**Exercise prompt**: Retype, character for character, the line containing "491 139 71.25" along with each line after it through the end of the data, and only those.

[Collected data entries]
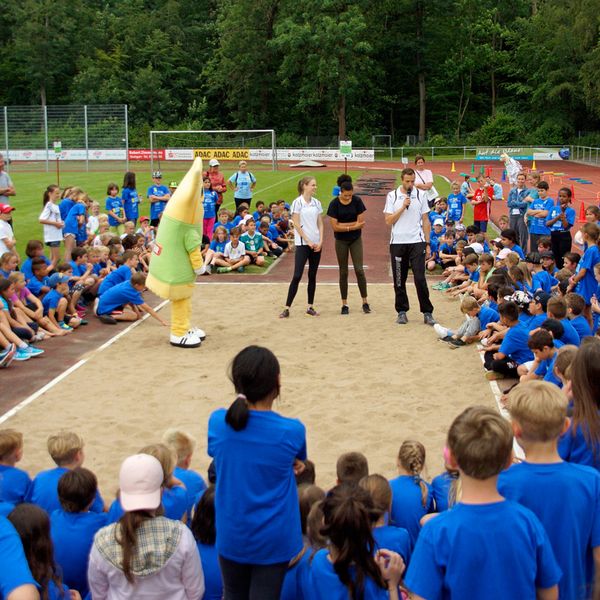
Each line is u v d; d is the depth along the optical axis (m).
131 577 3.97
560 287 11.30
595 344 4.63
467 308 11.57
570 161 58.84
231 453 4.12
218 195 22.31
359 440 8.25
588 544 3.76
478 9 77.25
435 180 41.66
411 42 76.69
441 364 10.82
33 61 80.88
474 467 3.27
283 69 70.00
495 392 9.61
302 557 4.38
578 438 4.61
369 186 38.66
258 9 72.56
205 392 9.84
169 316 13.95
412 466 5.43
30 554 4.12
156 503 4.06
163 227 11.57
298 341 12.10
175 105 78.62
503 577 3.25
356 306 14.48
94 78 77.31
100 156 50.16
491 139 71.25
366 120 76.62
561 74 70.12
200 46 85.38
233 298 15.21
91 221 17.62
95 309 13.55
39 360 11.22
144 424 8.80
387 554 4.09
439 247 17.36
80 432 8.59
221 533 4.19
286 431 4.11
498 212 28.75
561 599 3.65
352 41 67.75
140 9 87.44
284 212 21.00
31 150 50.62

**Response box**:
491 139 71.25
366 120 76.62
561 74 70.12
200 46 85.38
233 298 15.21
91 221 17.62
95 309 13.55
39 360 11.22
144 424 8.80
387 554 4.09
439 247 17.36
80 432 8.59
221 533 4.19
286 431 4.11
498 212 28.75
561 599 3.65
352 41 67.75
140 9 87.44
284 212 21.00
31 150 50.62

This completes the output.